▶ [Directive]: The required output consists solely of the lines from the top of the listing through the line containing "pepper shaker: none [354,364,391,399]", transcribed exactly.

☆ ☆ ☆ ☆ ☆ ☆ ☆

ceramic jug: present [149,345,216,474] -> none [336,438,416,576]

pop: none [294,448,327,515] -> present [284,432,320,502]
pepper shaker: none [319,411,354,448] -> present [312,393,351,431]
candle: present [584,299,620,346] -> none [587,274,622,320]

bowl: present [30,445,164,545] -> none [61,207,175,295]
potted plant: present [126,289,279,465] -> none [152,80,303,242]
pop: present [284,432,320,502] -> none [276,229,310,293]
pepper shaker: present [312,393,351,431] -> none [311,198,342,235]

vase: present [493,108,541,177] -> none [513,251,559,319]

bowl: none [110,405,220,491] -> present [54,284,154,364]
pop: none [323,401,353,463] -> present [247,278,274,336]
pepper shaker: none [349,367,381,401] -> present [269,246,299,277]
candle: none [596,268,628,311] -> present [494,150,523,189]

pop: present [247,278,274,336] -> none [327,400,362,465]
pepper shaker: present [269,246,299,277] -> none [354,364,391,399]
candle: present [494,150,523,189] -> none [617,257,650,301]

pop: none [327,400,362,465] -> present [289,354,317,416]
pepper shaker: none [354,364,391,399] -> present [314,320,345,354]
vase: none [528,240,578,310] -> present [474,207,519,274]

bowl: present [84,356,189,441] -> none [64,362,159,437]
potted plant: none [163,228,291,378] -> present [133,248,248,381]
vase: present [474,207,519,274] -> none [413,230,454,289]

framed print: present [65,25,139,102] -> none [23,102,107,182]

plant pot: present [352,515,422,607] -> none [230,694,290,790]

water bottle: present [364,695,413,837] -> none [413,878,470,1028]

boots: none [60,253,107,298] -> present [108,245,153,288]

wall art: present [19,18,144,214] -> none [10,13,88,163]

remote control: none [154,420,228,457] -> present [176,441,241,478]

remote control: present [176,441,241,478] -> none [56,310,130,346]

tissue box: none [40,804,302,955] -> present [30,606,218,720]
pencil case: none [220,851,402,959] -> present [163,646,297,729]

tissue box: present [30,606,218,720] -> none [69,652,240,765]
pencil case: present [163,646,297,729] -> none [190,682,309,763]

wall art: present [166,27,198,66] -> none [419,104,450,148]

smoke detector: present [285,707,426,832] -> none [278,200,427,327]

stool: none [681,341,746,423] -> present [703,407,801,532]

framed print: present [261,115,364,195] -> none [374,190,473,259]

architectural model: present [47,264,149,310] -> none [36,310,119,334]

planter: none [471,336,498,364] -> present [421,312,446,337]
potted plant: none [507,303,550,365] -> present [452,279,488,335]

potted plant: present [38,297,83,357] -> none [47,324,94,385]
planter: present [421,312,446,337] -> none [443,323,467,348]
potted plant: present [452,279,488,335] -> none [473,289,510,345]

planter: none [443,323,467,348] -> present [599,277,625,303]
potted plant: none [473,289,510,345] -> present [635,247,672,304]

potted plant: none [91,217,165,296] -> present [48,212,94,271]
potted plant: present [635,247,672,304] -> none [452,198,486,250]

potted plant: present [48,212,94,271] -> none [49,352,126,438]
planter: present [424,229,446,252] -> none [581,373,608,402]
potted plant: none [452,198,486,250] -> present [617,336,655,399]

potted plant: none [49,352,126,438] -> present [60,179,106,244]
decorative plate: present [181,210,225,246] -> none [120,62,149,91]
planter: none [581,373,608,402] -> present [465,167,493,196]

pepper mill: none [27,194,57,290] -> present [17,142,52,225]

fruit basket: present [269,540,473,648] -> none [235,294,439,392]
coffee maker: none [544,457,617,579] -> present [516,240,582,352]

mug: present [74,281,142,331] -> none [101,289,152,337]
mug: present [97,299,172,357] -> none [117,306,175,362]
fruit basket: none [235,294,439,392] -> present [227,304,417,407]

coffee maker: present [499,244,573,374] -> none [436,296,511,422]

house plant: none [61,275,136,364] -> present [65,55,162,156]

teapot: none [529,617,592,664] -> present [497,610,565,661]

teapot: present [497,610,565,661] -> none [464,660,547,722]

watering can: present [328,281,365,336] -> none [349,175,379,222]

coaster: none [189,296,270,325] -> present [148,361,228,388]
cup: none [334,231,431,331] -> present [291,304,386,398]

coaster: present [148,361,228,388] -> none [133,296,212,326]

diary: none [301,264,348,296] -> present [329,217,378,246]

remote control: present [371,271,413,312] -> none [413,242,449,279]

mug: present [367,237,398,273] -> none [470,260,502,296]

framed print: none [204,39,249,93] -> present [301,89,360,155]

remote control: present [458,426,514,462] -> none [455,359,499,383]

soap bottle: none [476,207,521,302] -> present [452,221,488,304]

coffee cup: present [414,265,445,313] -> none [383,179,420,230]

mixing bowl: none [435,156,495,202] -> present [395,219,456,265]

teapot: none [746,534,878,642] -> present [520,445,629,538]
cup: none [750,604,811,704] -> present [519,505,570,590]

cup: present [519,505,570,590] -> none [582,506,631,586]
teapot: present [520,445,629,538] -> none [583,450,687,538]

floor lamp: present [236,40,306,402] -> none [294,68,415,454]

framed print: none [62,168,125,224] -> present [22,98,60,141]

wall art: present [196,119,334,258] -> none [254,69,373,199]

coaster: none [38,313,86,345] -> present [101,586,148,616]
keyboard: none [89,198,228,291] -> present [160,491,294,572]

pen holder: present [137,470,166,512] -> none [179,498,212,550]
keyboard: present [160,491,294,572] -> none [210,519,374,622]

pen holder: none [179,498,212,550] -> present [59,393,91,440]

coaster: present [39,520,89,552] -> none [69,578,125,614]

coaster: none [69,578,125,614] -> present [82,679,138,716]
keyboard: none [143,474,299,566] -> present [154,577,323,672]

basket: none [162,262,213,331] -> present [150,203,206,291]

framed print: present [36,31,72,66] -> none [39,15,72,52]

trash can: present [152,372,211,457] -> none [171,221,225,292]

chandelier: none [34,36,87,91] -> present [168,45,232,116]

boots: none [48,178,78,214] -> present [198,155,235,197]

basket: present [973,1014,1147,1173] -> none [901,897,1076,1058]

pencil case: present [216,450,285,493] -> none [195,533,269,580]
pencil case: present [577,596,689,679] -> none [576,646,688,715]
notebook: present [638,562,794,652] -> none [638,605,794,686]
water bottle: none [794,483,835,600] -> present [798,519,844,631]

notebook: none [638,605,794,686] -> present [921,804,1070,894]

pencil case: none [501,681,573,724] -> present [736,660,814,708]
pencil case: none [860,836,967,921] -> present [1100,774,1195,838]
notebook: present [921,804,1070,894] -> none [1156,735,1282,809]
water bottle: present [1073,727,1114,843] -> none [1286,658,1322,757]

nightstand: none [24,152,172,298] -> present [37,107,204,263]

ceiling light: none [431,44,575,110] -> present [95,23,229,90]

☆ ☆ ☆ ☆ ☆ ☆ ☆

▶ [Answer to the problem]:
ceramic jug: present [149,345,216,474] -> none [336,438,416,576]

pop: none [294,448,327,515] -> present [284,432,320,502]
pepper shaker: none [319,411,354,448] -> present [312,393,351,431]
candle: present [584,299,620,346] -> none [587,274,622,320]

bowl: present [30,445,164,545] -> none [61,207,175,295]
potted plant: present [126,289,279,465] -> none [152,80,303,242]
pop: present [284,432,320,502] -> none [276,229,310,293]
pepper shaker: present [312,393,351,431] -> none [311,198,342,235]

vase: present [493,108,541,177] -> none [513,251,559,319]

bowl: none [110,405,220,491] -> present [54,284,154,364]
pop: none [323,401,353,463] -> present [247,278,274,336]
pepper shaker: none [349,367,381,401] -> present [269,246,299,277]
candle: none [596,268,628,311] -> present [494,150,523,189]

pop: present [247,278,274,336] -> none [327,400,362,465]
pepper shaker: present [269,246,299,277] -> none [354,364,391,399]
candle: present [494,150,523,189] -> none [617,257,650,301]

pop: none [327,400,362,465] -> present [289,354,317,416]
pepper shaker: none [354,364,391,399] -> present [314,320,345,354]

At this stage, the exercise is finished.